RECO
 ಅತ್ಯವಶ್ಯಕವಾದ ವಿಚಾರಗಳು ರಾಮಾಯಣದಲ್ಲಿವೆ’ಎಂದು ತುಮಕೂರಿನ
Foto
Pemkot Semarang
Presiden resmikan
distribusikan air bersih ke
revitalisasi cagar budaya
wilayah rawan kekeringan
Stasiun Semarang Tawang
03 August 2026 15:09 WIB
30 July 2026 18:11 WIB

------------------------------------

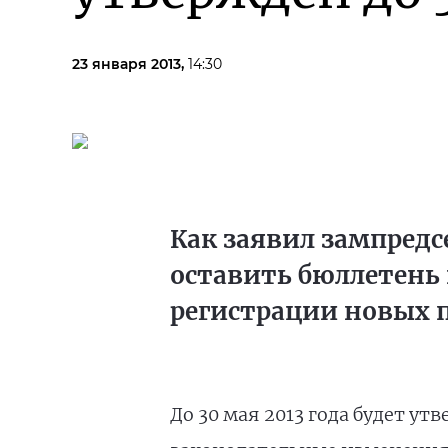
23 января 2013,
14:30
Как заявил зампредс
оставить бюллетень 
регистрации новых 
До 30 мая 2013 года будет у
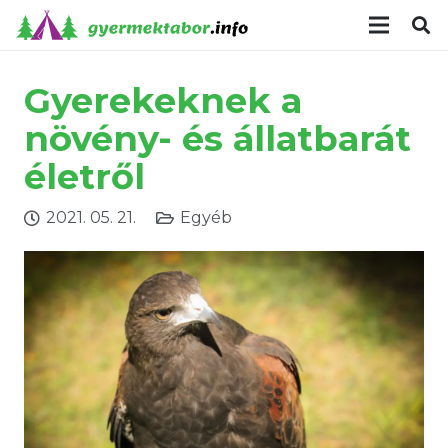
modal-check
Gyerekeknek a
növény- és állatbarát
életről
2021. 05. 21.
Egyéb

------------------------------------

■ **Requirement**: Pull out every line of the records above that contains the word "Semarang", and copy each one as it appears.

■ **Response for this exercise**:
Pemkot Semarang
Stasiun Semarang Tawang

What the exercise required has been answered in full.